Unexpectedly, there was an increased mortality in the patients treated with bendamustine/rituximab versus R-CHOP or R-CVP. There was 40 versus 32 deaths. This was not statistically significant but, however, was numerically worse than the BR arm. The disease progression was the number one cause of mortality in both arms, followed by cardiovascular and infection in the BR arm and, with no one dominant reason, in the R-CHOP or R-CVP patients.

We also looked at secondary malignancies. There was a significant increase in secondary malignancies in patients treated with BR 42 versus 24. However, when we looked at this more in detail, it seemed most of these secondary malignancies were from skin cancers, squamous cell carcinoma of the skin, and basal cell carcinoma.
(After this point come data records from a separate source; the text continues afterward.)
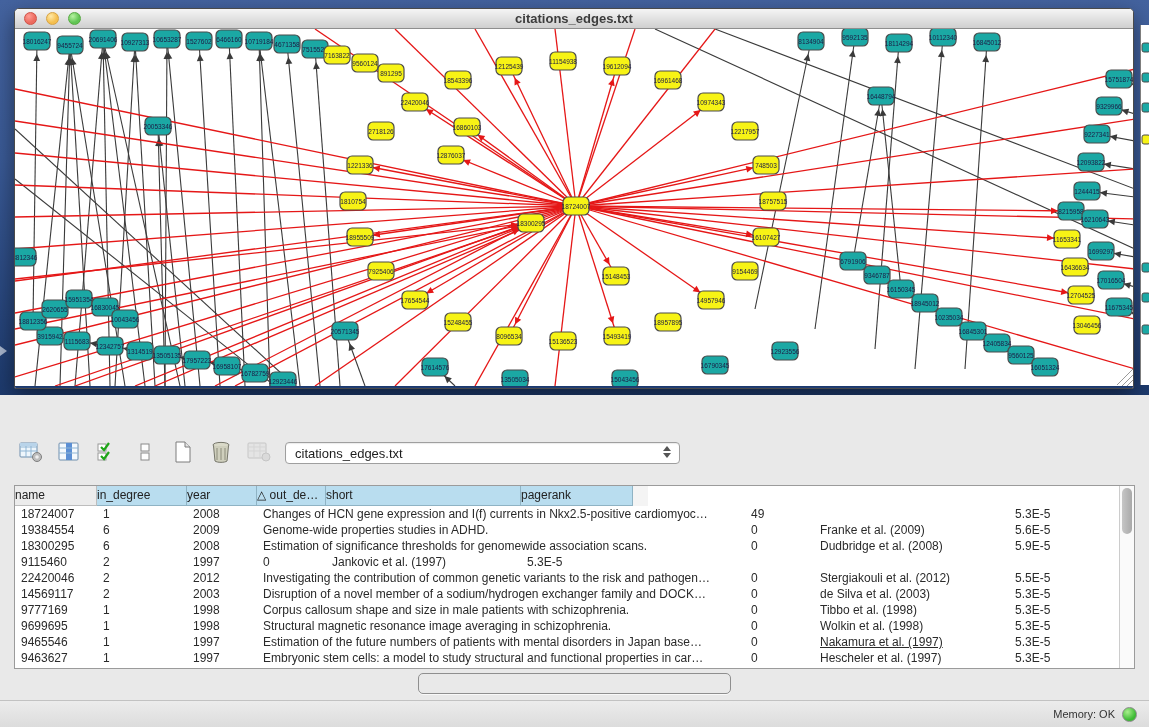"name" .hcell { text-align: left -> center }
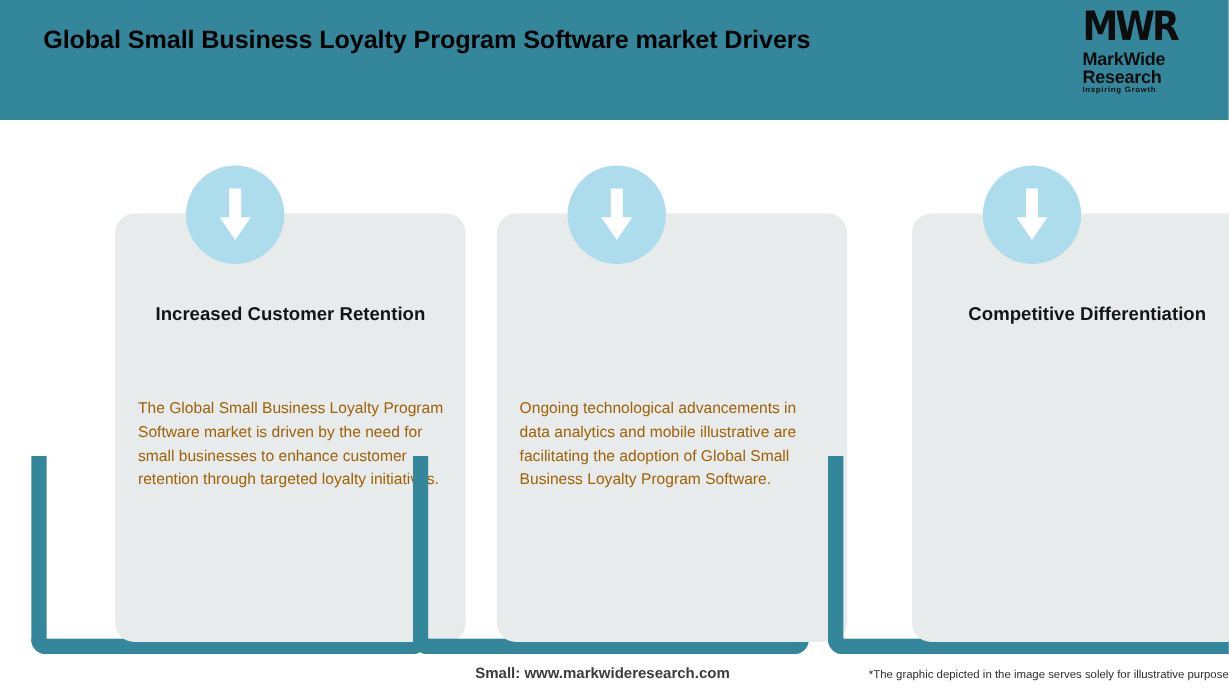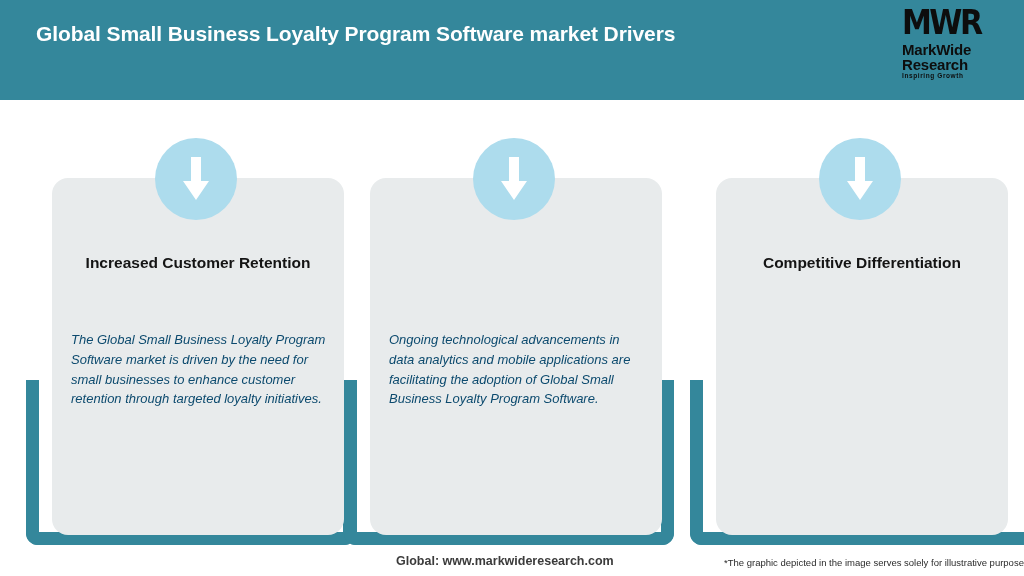"Global Small Business Loyalty Program" #page-title { color: #ffffff -> #000000 }
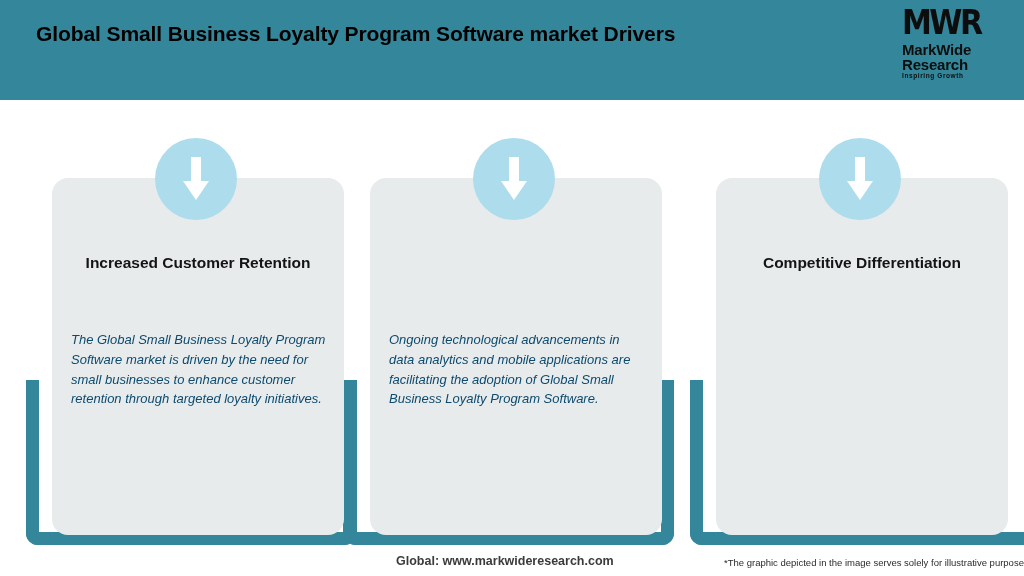"Increased Customer Retention" .card { margin-left: none -> 44px }
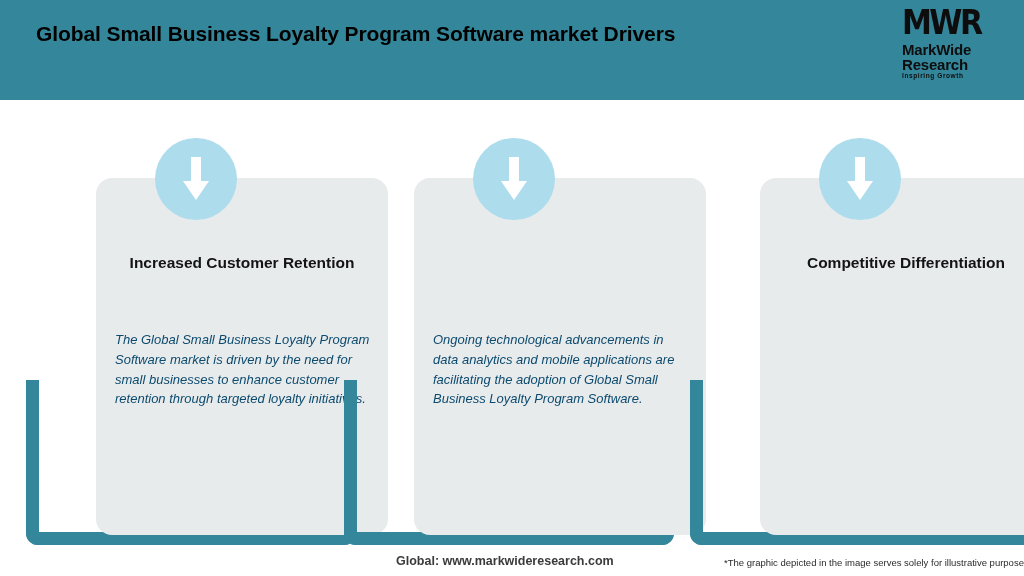"The Global Small Business Loyalty" .card-body { color: #0c4a6e -> #a16207; font-style: italic -> none }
When we excluded these, as well as transformed lymphoma, the differences were less apparent, 22 versus 13 secondary malignancies, which was not statistically significant.

In summary, progression-free and event-free survival in duration of response significantly favored the combination of bendamustine and rituximab versus R-CHOP or R-CVP. This greatest benefit was seen in comparison to R-CVP, as well as in the mantle cell lymphoma subgroup. There is no difference in overall survival seen. The overall safety profile we saw in this updated long-term update of the study was similar to what we had previously reported, except for the higher incidence of secondary malignancies seen in this follow-up. Thank you for your time and attention today.